The NGJ will replace the ALQ-99 tactical jamming system on the Navy’s EA-18G Growler electronic warfare aircraft beginning in 2020. In July, the Naval Air Systems Command awarded Raytheon a $279.4 million contract for the NGJ technology development phase. Northrop Grumman and BAE Systems also competed for the program; the latter has protested the contract award to the GAO.
In the 2013 defense appropriations bill, the Senate directed the GAO to review the NGJ program “to determine if there are redundancies across the services and assess whether this effort should become a joint service solution.” Reporting back last month, the GAO said that Department of Defense (DOD) analyses of the NGJ program are correct in concluding that it “meets a valid need and is not duplicative” in its primary role of suppressing enemy air defenses from beyond the range of known surface-to-air missiles.
But since the DOD completed some of those analyses, other services have planned or initiated electronic attack programs that could overlap some NGJ capabilities.

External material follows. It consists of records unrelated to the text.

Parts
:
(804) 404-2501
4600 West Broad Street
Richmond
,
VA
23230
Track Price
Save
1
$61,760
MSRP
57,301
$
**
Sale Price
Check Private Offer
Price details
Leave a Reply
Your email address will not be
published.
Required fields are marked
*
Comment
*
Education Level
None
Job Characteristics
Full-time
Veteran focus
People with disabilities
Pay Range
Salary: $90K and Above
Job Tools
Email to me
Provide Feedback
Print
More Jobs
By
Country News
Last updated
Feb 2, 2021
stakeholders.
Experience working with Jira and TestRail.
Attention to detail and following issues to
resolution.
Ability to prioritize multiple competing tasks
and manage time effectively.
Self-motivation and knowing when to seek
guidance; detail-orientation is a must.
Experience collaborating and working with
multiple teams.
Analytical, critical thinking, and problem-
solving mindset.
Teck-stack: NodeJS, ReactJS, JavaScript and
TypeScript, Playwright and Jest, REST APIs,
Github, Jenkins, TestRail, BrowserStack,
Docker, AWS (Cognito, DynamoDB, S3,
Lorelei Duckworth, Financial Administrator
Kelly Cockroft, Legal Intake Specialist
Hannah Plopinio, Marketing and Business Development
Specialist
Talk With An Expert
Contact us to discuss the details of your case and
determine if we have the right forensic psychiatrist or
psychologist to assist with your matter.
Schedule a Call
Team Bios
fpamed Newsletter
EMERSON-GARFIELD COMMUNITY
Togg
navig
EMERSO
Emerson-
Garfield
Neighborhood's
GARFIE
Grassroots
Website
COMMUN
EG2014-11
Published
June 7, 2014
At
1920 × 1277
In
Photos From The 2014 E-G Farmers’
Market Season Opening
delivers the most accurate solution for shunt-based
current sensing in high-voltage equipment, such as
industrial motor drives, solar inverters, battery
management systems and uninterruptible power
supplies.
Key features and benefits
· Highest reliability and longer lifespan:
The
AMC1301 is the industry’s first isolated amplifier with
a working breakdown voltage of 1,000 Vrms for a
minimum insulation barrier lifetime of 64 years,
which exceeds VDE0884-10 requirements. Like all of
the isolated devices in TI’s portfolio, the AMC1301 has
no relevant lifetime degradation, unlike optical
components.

Among examples are an Air Force multi-platform electronic attack pod upgrade; the Army’s communications electronic attack with surveillance and reconnaissance (Ceasar) system being tested on the MQ-1C Gray Eagle; and the Marine Corps’ Intrepid Tiger Block 1 pod for fixed- and rotary-wing aircraft. Contractors General Atomics and Northrop Grumman recently demonstrated electronic attack capability on an MQ-9 Reaper unmanned aircraft for the Marines.

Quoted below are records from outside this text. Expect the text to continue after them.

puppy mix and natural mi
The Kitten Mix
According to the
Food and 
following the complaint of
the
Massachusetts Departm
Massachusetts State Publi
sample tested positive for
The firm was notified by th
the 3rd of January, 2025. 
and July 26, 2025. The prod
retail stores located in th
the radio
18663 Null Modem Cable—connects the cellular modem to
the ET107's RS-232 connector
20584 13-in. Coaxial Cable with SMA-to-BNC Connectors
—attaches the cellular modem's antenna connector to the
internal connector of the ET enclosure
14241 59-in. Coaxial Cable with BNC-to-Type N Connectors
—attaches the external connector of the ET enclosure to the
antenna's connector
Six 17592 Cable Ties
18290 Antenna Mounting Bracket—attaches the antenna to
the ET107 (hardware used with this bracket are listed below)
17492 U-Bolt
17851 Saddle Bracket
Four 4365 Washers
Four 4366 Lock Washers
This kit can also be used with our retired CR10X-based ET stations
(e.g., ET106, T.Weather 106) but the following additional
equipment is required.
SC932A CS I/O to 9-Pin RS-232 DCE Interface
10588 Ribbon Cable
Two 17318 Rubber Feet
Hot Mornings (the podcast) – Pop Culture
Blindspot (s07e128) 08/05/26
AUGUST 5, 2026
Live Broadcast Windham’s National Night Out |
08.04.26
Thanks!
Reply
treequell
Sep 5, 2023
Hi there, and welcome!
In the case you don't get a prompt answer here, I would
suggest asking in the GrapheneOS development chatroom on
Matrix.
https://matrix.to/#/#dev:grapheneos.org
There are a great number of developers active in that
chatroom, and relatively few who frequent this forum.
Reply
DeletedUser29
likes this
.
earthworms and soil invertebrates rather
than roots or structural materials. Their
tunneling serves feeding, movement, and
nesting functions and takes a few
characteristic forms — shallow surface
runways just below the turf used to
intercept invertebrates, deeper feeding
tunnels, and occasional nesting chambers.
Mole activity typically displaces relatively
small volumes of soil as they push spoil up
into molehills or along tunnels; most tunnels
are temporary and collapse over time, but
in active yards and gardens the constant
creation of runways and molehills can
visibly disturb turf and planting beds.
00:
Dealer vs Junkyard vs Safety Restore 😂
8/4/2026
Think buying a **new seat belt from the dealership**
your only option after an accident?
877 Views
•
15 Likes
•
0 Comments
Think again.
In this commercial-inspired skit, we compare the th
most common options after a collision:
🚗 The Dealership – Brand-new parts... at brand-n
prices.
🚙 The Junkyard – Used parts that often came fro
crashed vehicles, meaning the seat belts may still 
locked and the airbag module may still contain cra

The Army’s electronic warfare division told the GAO that “although the NGJ-equipped EA-18Gs would have a role in helping to establish air superiority before the Army enters an area, the Army plans to rely on its own airborne electronic attack systems to perform the necessary jamming in support of its ground forces.” Similarly, the Marine Corps told the agency that it “does not plan to rely solely on Navy EA-18Gs with NGJ to support its air and ground forces.”
In its report to Congress, the GAO recommends that the Navy “address overlap and duplication” with other electronic attack systems in the NGJ capability development document. It calls upon the DOD to provide Congress with “complete information” about the relationship between electronic warfare programs.